En Europe, c’est la douche froide : environ 24 % de la population fume et, chaque année, on continue de dénombrer pas moins de 700 000 décès.
Une véritable catastrophe sanitaire qui pose question : l’Europe se donne-t-elle vraiment les moyens de lutter efficacement contre le tabagisme ?
Pour répondre à cette question, nous avons recueilli le témoignage de nombreux experts. Dans Tais-toi et fume 2, nous rencontrons des professionnels de santé français, mais également deux spécialistes britanniques. Car, malgré le Brexit, le Royaume-Uni est souvent cité pour sa politique antitabac fructueuse, qui lui a permis d’atteindre une prévalence tabagique d’environ 15 %.

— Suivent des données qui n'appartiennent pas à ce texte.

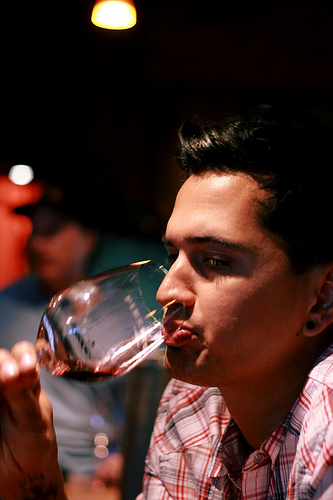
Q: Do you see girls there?
A: No, there are no girls.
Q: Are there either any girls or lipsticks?
A: No, there are no girls or lipsticks.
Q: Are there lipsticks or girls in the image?
A: No, there are no girls or lipsticks.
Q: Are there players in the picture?
A: No, there are no players.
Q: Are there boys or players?
A: No, there are no players or boys.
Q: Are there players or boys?
A: No, there are no players or boys.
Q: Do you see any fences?
A: No, there are no fences.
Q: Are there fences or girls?
A: No, there are no fences or girls.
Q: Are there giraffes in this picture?
A: No, there are no giraffes.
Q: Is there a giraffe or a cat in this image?
A: No, there are no giraffes or cats.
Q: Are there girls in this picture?
A: No, there are no girls.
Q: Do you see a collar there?
A: Yes, there is a collar.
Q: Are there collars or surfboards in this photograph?
A: Yes, there is a collar.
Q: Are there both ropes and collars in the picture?
A: No, there is a collar but no ropes.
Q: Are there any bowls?
A: No, there are no bowls.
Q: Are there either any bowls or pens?
A: No, there are no bowls or pens.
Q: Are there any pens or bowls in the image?
A: No, there are no bowls or pens.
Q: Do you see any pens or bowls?
A: No, there are no bowls or pens.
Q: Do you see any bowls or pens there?
A: No, there are no bowls or pens.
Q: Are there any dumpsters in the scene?
A: No, there are no dumpsters.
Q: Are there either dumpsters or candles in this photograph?
A: No, there are no dumpsters or candles.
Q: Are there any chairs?
A: No, there are no chairs.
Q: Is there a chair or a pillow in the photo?
A: No, there are no chairs or pillows.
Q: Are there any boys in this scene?
A: No, there are no boys.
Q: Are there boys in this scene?
A: No, there are no boys.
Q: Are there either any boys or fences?
A: No, there are no boys or fences.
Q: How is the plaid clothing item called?
A: The clothing item is a shirt.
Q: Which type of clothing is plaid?
A: The clothing is a shirt.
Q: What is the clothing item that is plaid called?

En guerre contre la nicotine
Progressivement, l’Europe a fait évoluer son combat contre le tabagisme pour englober tout autre produit à la nicotine. Depuis la Directive européenne des Produits du Tabac, ou Tobacco Products Directive (TPD) de 2014, les produits du vapotage ont ainsi été encadrés sous la même loi que celle des produits du tabac à fumer (1).

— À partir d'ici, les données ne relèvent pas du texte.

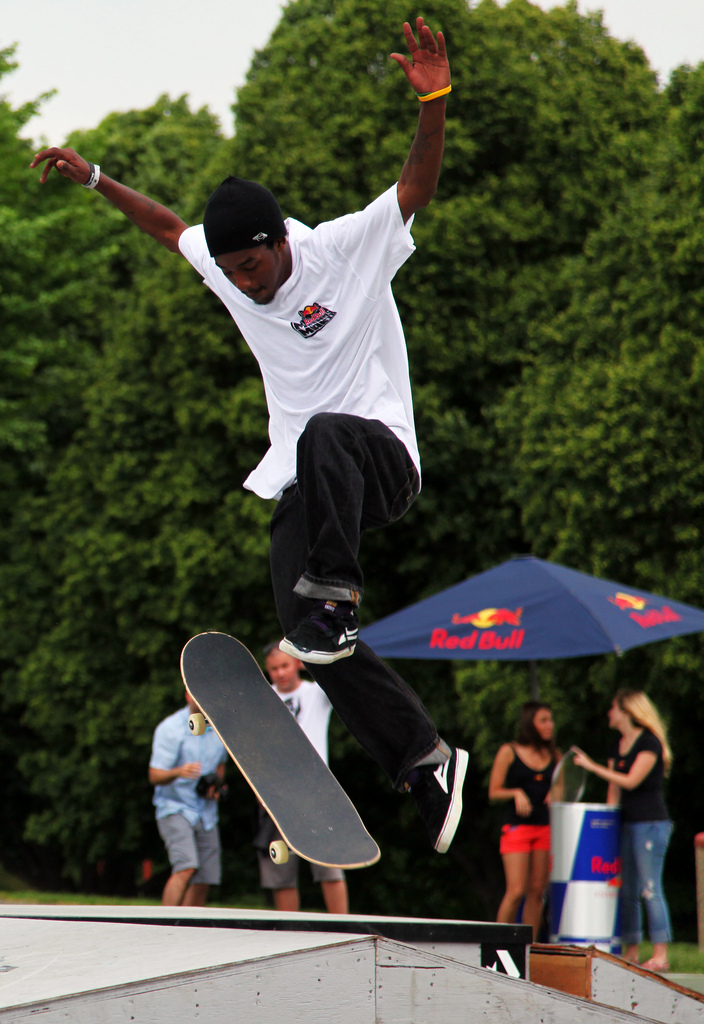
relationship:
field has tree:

L’objectif : prendre ce que l’on considère être à l’origine du mal (la nicotine) à la racine, afin d’en éradiquer la consommation.
Le problème : c’est moins la nicotine qui devrait poser problème que le fait de fumer. Car c’est bien la combustion la responsable des décès et maladies liés au tabagisme.
« Le problème de la nicotine n’en est pas un. Il faut arrêter de voir dans l’addiction à la nicotine un très grand problème de santé publique. Ce n’est pas le cas. Je ne connais pas de collègues qui luttent contre la caféine ou la théine »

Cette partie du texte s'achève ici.